[Chart interpretation exercises]
Segment Open
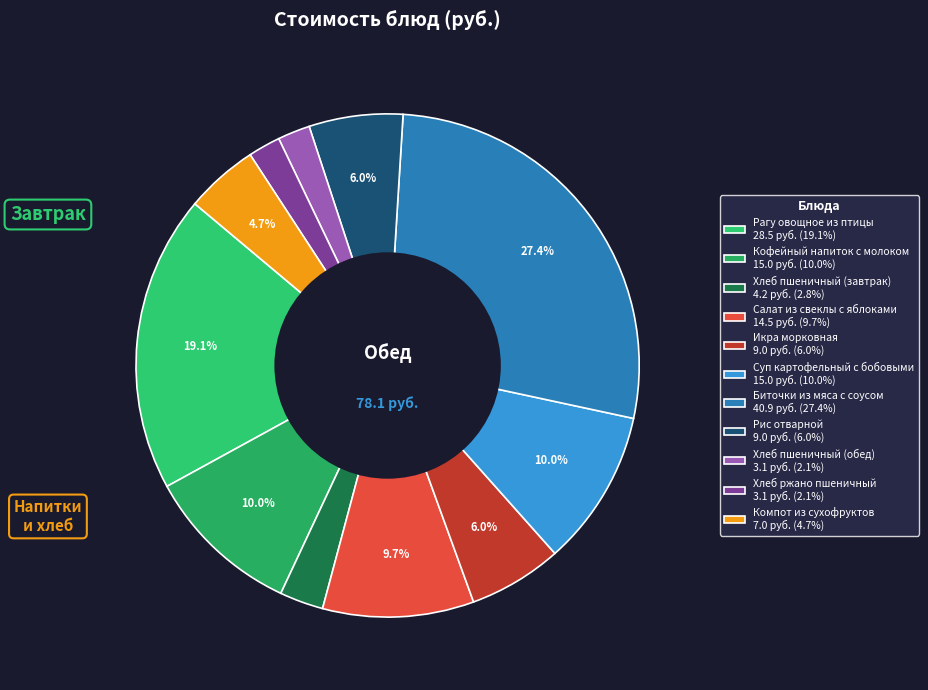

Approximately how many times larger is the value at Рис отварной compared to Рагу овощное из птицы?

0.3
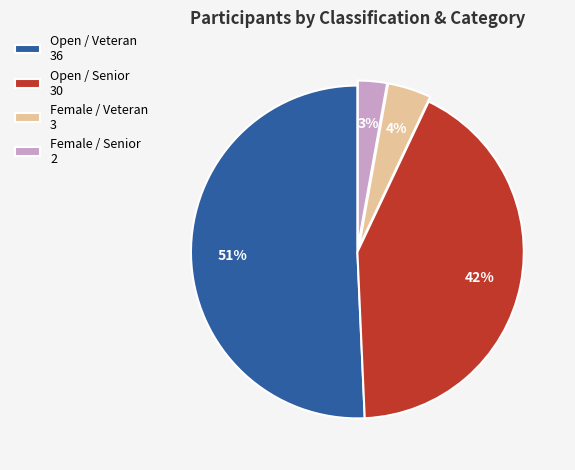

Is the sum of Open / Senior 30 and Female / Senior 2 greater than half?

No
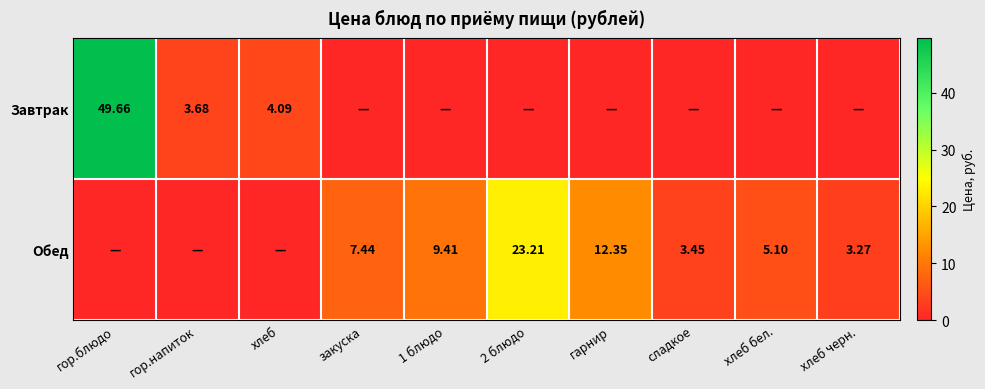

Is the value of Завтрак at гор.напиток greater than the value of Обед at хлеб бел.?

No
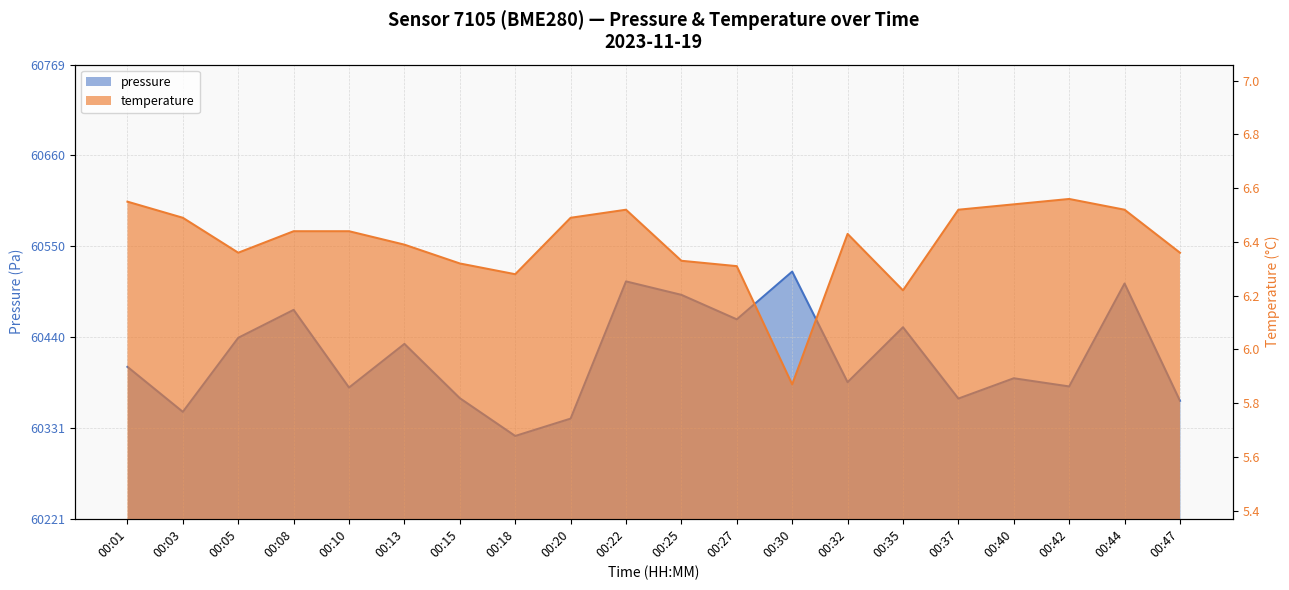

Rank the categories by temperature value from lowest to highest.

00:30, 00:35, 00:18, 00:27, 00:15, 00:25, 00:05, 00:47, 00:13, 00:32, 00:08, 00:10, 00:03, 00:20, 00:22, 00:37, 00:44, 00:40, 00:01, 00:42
Segment Closed
* [YOUR ASSIGNMENT]: Can you quote every one of the records above word for word, leaving out the pictures?

* [TASK OUTPUT]:
Approximately how many times larger is the value at Рис отварной compared to Рагу овощное из птицы?

0.3

Is the sum of Open / Senior 30 and Female / Senior 2 greater than half?

No

Is the value of Завтрак at гор.напиток greater than the value of Обед at хлеб бел.?

No

Rank the categories by temperature value from lowest to highest.

00:30, 00:35, 00:18, 00:27, 00:15, 00:25, 00:05, 00:47, 00:13, 00:32, 00:08, 00:10, 00:03, 00:20, 00:22, 00:37, 00:44, 00:40, 00:01, 00:42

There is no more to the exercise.